Mira began leaving the store earlier in the evenings. Arun took mornings when Anuradha was restless so Mira could sleep.

They stopped pretending resilience meant endurance without adjustment.

( Now ) 

Eighteen months in, Anuradha had become a presence rather than a responsibility.

She sat on the floor stacking jars under supervision, clapping when they fell. She recognized the smell of cumin. She laughed when Arun pretended not to see her crawling toward the doorway.

"She's growing up in this place," Mira said one afternoon, watching her daughter wobble toward the shelves.

Arun nodded. "And it's growing up with her."

The store was leaner now Stronger. Still vulnerable, but honest about it.

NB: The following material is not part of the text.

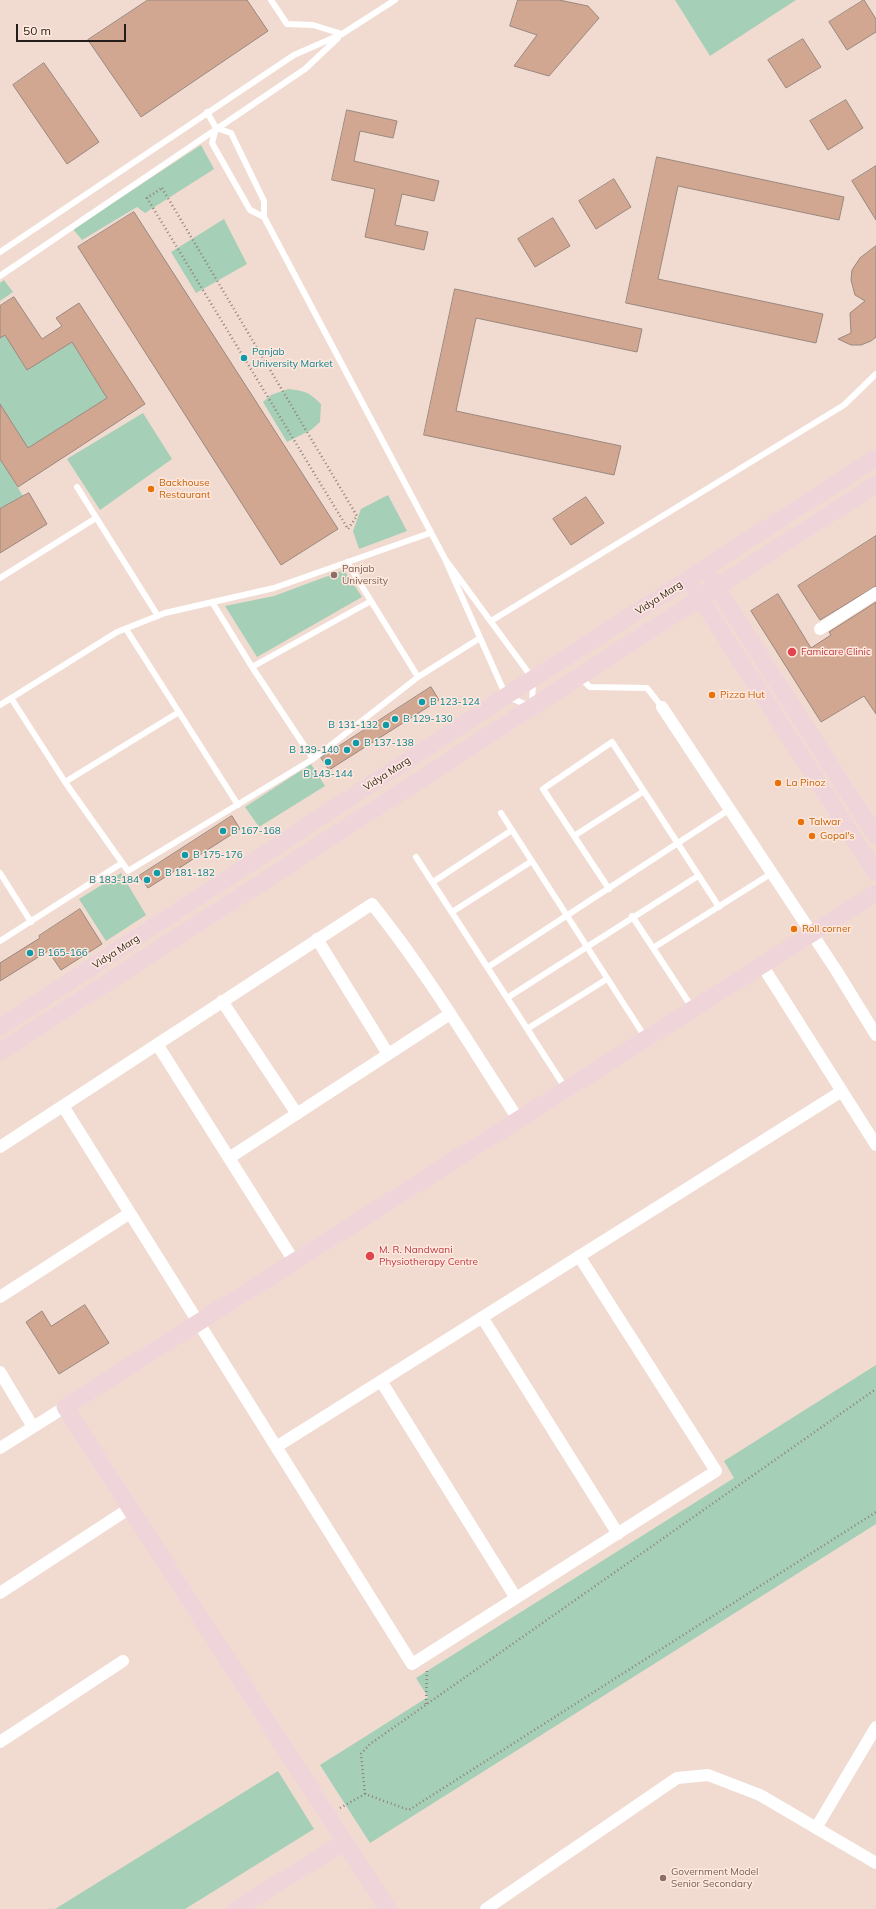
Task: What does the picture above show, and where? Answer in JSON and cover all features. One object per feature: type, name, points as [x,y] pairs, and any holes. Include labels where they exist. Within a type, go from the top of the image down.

That night, after Anuradha finally slept, Mira and Arun sat together on the bed, shoulders touching.

"I used to think having a child would make me braver," Mira said quietly.

"And?" Arun asked.

"It made me more precise," she replied. "About what matters."

He smiled. "Same."

She rested her head against him. "If we ever choose to do this again…"

He didn't interrupt.

"…I want it to come from stability," she finished. "Not survival."

He kissed her hair gently. "Then we'll wait until we've earned it."

They sat there in the dim light, listening to their daughter's breathing from the next room.

The store would challenge them again. Business always did.

But this time, they knew something they hadn't before:

They didn't need to outrun uncertainty.

They only needed to grow steadily—

just like Anuradha had learned to walk. One careful step at a time.